#### Questions on the material
**1)** From the country-by-country list of brand names, give every name shown for Portugal.
**2)** Extend the country-by-country list of brand names past its final entry.

[Selected extract Boundary: Start]

Austria: Alexan, Cytarabine, DepoCyte; Belgium: Cytarabine, Cytosar, DepoCyte; Bulgaria: Alexan, Cytarabine, DepoCyte; Cyprus: Cytarabine, DepoCyte; Czech Republic: Alexan, Cytosar, DepoCyte; Denmark: Arabine, Cytarabine, DepoCyte; Estonia: Cytosar, DepoCyte; Finland: Cytarabine, DepoCyte; France: Aracytine, Cytarabine, DepoCyte; Germany: Alexan, Ara-Cell, Cytarabin, DepoCyte; Greece: Aracytin, Citabion, DepoCyte; Hungary: Alexan, Cytosar, DepoCyte; Ireland: Cytarabine, DepoCyte; Italy: Aracytin, Cytarabine, DepoCyte; Latvia: Cytosar, DepoCyte; Lithuania: Cytosar, DepoCyte; Luxembourg: Cytarabinum, DepoCyte; Netherlands: Alexan, Cytarabine, DepoCyte; Poland: Alexan, Cytosar, DepoCyte; Portugal: Alexan, Ara-Cell, Citaloxan, Citarabina, Cytosar, DepoCyte; Romania: Alexan, Cytosar, DepoCyte; Slovakia: Alexan, Cytosar, DepoCyte; Slovenia: Cytosar, DepoCyte; Spain: Citarabina, DepoCyte; Sweden: Arabine, Cytarabine, DepoCyte; UK: Cytarabine, DepoCyte.

[Selected extract Boundary: End]
[Source information Boundary: Start]

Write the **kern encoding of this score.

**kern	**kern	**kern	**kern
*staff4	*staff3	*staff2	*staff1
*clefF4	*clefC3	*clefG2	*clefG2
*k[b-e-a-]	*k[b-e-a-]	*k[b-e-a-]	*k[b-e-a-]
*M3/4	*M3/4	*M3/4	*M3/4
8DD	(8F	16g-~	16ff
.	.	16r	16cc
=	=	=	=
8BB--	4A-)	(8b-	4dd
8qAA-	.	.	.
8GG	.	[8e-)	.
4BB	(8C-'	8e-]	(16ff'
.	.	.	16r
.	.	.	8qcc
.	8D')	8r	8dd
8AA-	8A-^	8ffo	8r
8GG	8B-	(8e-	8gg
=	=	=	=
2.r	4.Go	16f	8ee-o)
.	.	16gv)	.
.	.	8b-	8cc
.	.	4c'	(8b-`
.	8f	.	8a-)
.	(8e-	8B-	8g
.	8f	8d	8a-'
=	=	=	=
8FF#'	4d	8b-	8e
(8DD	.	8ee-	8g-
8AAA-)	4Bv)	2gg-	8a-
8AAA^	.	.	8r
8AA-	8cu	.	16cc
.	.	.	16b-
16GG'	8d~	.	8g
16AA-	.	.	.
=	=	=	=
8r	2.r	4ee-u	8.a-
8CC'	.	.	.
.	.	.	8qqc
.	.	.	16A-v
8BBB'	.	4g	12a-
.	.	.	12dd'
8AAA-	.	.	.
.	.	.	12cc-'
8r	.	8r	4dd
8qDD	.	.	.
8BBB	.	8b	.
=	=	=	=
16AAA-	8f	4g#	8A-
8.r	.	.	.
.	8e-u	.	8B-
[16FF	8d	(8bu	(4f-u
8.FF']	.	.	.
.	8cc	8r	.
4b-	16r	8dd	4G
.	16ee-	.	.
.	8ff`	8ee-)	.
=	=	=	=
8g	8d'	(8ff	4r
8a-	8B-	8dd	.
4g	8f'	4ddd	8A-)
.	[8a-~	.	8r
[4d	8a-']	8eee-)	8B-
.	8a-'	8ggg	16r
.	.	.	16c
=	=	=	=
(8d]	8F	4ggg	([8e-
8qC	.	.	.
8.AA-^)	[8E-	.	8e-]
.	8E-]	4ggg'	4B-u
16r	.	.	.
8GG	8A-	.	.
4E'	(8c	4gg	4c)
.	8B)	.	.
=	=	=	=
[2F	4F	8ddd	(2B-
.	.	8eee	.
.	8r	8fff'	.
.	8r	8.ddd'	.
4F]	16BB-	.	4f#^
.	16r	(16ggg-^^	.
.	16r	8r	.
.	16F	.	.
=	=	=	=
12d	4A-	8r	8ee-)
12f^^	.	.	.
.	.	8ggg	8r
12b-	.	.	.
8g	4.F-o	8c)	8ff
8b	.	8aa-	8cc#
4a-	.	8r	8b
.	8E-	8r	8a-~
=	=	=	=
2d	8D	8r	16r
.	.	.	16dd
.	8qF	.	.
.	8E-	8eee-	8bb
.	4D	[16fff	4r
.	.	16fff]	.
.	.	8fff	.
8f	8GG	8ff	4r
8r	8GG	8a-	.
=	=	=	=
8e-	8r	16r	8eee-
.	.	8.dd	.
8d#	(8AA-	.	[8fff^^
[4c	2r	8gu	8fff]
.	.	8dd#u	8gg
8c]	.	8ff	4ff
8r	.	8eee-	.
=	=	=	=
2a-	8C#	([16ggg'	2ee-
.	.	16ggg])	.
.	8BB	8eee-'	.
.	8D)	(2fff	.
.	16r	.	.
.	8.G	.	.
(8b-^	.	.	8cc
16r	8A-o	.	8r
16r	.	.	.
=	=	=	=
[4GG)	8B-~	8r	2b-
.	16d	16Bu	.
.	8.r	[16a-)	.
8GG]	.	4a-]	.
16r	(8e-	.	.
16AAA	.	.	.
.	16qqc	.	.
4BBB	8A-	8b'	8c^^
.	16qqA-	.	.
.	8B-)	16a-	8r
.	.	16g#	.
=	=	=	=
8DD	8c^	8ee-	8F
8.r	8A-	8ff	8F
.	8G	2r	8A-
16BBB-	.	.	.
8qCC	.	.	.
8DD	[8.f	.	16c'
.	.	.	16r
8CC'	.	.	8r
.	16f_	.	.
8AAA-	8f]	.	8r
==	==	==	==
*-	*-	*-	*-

[Source information Boundary: End]

#### Responses by task
**1)** Alexan, Ara-Cell, Citaloxan, Citarabina, Cytosar, DepoCyte

**2)**
North America

Canada: Cytarabine, Cytosar, Depocyt; USA: Cytarabine, Cytosar-U, Depocyt.

Latin America

Argentina: Ara-C, Citagenin, Citarabina; Brazil: Aracytin, Citarax, Darbin; Mexico: Cytosar-U, Laracit, Medsara, Novumtrax.


Japan: Cylocide.

Drug combinations

Cytarabine and Daunorubicin Hydrochloride

Cytarabine, Daunorubicin Hydrochloride and Etoposide


Cytarabine: C~9~H~13~N~3~O~5~. Mw: 243.22. (1) 2(1H)-Pyrimidinone, 4-amino-1-β-D-arabinofuranosyl-; (2) 1-β-D-Arabinofuranosylcytosine. CAS-147-94-4 (1969).

Cytarabine Hydrochloride: C~9~H~13~N~3~O5 HCl. Mw: 279.68. 1-β-D-Arabinofuranosylcytosine monohydrochloride. CAS-69-74-9 (1964).

Pharmacologic Category

Antineoplastic Agents; Antimetabolite; Pyrimidine Analog. (ATC-Code: L01BC01).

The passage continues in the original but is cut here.